HR-8209-119
Placed on the Union Calendar, Calendar No. 631.
Sponsored by Paul Tonko (D-NY)
What it does
This bill would amend the Public Health Service Act to reauthorize the school-based health centers (SBHC) grant program. It would replace the current open-ended "such sums as may be necessary" authorization for fiscal years 2022–2026 with a fixed appropriation of $55 million per year for fiscal years 2027 through 2031. The grants support health centers located in or near schools that provide medical, mental health, and other health services to students.
Who benefits
Students — particularly those in low-income, rural, and underserved communities — who rely on school-based health centers for primary care, mental health services, and preventive care. Schools and school districts that host or operate SBHCs. Healthcare providers and staff employed at SBHCs. Community health organizations that partner with or administer SBHC programs.
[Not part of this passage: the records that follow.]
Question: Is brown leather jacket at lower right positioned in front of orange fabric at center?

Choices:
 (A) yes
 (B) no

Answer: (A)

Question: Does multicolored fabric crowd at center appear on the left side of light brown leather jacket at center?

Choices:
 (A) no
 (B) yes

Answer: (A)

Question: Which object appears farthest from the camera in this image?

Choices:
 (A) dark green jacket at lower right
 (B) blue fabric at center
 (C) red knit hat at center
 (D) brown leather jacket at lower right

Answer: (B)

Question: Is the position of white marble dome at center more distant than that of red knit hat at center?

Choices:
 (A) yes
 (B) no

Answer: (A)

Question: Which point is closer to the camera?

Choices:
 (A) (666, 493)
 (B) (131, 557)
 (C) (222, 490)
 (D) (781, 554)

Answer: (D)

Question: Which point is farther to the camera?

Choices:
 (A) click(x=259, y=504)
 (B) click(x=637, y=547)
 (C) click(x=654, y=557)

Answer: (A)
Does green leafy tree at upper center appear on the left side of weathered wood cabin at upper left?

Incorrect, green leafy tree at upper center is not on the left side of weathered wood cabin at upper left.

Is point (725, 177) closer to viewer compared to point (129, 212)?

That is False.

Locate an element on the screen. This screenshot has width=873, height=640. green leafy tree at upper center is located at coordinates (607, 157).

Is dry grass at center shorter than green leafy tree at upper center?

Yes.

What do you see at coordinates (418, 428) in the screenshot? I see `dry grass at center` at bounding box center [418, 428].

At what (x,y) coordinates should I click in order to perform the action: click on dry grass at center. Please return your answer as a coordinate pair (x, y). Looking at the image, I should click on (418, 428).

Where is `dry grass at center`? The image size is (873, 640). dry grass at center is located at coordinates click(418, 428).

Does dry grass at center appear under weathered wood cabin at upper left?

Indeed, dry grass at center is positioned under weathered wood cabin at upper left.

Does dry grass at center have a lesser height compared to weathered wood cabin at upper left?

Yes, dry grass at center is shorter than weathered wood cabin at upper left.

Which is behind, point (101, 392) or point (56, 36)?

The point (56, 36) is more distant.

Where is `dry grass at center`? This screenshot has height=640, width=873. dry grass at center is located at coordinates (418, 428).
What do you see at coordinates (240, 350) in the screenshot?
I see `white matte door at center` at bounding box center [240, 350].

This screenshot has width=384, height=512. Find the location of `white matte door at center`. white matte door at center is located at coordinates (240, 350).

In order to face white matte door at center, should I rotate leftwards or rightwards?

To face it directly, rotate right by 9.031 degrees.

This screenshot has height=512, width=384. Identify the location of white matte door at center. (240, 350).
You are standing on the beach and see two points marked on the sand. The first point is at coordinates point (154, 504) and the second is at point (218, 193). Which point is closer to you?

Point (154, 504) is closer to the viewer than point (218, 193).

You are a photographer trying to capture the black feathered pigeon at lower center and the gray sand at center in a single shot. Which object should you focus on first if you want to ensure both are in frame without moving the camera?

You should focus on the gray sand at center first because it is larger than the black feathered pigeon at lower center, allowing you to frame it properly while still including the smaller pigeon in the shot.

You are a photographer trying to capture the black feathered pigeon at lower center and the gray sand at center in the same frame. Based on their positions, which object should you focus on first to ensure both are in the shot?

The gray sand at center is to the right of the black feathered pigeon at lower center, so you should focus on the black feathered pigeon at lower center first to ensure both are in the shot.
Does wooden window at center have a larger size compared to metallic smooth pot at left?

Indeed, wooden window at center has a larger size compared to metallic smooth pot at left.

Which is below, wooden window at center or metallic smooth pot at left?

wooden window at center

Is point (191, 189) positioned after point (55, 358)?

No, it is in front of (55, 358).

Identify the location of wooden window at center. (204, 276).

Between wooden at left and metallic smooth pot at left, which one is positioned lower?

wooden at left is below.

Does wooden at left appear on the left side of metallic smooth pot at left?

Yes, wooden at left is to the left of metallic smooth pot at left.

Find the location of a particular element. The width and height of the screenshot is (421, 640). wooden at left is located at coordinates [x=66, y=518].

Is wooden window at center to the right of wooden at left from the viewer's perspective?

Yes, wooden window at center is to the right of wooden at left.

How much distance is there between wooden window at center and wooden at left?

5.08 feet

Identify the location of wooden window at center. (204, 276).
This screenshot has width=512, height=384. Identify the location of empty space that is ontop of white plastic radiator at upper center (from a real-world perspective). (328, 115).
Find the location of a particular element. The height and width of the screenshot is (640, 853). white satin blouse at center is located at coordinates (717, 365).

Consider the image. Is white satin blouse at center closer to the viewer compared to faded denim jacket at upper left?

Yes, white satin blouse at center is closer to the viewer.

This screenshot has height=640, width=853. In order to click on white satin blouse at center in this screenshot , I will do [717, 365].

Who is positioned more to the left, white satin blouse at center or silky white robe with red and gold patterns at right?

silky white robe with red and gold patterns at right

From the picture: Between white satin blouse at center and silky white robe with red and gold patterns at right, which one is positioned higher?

Families without reliable access to private healthcare who depend on SBHCs as a primary point of care for their children.
Who is hurt
Taxpayers who bear the cost of the $55 million annual appropriation. Competing federal health programs that may face budget pressure if discretionary spending is constrained. States or localities that might otherwise fund similar services independently, as federal grants can reduce pressure to develop self-sustaining local programs. Private pediatric and primary care providers who may face reduced patient volume in areas where SBHCs operate.
Supporters argue
Supporters argue that school-based health centers are a proven, cost-effective model for reaching children who would otherwise go without care — particularly in rural and low-income communities where pediatric providers are scarce. They contend that SBHCs reduce emergency room visits, improve chronic disease management, and address the youth mental health crisis by placing services where children already are. The bipartisan sponsorship of this bill reflects broad agreement that continuity of funding is essential to prevent disruption to centers already serving vulnerable students.
Opponents argue
Opponents argue that setting a fixed $55 million annual authorization — rather than allowing appropriations to be determined through the normal budget process — locks in spending without adequate accountability for outcomes or cost-effectiveness across the roughly 3,000 SBHCs nationwide. They contend that healthcare delivery in schools raises ongoing concerns about parental notification, the appropriate scope of services provided to minors, and whether federal grants displace local and state responsibility for student health, creating long-term dependency on federal funding streams.